-- WHAT YOU SHOULD DO --
Would you please write out the records below exactly as they appear?

——

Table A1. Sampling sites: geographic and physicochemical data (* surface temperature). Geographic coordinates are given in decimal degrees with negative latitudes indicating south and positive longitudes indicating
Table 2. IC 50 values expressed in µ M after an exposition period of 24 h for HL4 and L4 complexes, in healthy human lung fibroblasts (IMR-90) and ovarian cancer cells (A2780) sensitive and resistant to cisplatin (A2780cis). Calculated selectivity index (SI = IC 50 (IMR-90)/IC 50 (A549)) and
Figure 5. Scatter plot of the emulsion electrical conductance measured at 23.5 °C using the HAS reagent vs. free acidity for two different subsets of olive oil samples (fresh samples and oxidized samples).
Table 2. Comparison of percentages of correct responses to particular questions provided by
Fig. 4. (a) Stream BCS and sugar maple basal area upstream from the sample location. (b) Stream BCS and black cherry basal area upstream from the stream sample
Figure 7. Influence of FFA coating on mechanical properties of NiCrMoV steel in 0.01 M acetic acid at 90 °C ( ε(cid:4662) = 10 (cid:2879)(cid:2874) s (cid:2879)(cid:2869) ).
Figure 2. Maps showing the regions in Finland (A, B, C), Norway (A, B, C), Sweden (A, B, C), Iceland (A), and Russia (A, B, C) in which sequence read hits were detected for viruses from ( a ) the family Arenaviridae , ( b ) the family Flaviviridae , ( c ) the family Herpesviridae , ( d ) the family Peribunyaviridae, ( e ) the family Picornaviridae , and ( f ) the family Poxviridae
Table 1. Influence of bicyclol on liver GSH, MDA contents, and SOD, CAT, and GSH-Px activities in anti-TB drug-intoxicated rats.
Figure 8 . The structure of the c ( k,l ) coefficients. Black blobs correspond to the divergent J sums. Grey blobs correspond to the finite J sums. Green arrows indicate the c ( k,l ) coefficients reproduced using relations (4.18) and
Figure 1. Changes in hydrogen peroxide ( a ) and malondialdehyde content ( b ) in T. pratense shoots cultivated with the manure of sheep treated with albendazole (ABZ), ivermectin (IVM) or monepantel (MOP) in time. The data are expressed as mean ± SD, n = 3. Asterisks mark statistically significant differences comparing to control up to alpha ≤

——

-- ANSWER TO THIS TASK --
Table A1. Sampling sites: geographic and physicochemical data (* surface temperature). Geographic coordinates are given in decimal degrees with negative latitudes indicating south and positive longitudes indicating
Table 2. IC 50 values expressed in µ M after an exposition period of 24 h for HL4 and L4 complexes, in healthy human lung fibroblasts (IMR-90) and ovarian cancer cells (A2780) sensitive and resistant to cisplatin (A2780cis). Calculated selectivity index (SI = IC 50 (IMR-90)/IC 50 (A549)) and
Figure 5. Scatter plot of the emulsion electrical conductance measured at 23.5 °C using the HAS reagent vs. free acidity for two different subsets of olive oil samples (fresh samples and oxidized samples).
Table 2. Comparison of percentages of correct responses to particular questions provided by
Fig. 4. (a) Stream BCS and sugar maple basal area upstream from the sample location. (b) Stream BCS and black cherry basal area upstream from the stream sample
Figure 7. Influence of FFA coating on mechanical properties of NiCrMoV steel in 0.01 M acetic acid at 90 °C ( ε(cid:4662) = 10 (cid:2879)(cid:2874) s (cid:2879)(cid:2869) ).
Figure 2. Maps showing the regions in Finland (A, B, C), Norway (A, B, C), Sweden (A, B, C), Iceland (A), and Russia (A, B, C) in which sequence read hits were detected for viruses from ( a ) the family Arenaviridae , ( b ) the family Flaviviridae , ( c ) the family Herpesviridae , ( d ) the family Peribunyaviridae, ( e ) the family Picornaviridae , and ( f ) the family Poxviridae
Table 1. Influence of bicyclol on liver GSH, MDA contents, and SOD, CAT, and GSH-Px activities in anti-TB drug-intoxicated rats.
Figure 8 . The structure of the c ( k,l ) coefficients. Black blobs correspond to the divergent J sums. Grey blobs correspond to the finite J sums. Green arrows indicate the c ( k,l ) coefficients reproduced using relations (4.18) and
Figure 1. Changes in hydrogen peroxide ( a ) and malondialdehyde content ( b ) in T. pratense shoots cultivated with the manure of sheep treated with albendazole (ABZ), ivermectin (IVM) or monepantel (MOP) in time. The data are expressed as mean ± SD, n = 3. Asterisks mark statistically significant differences comparing to control up to alpha ≤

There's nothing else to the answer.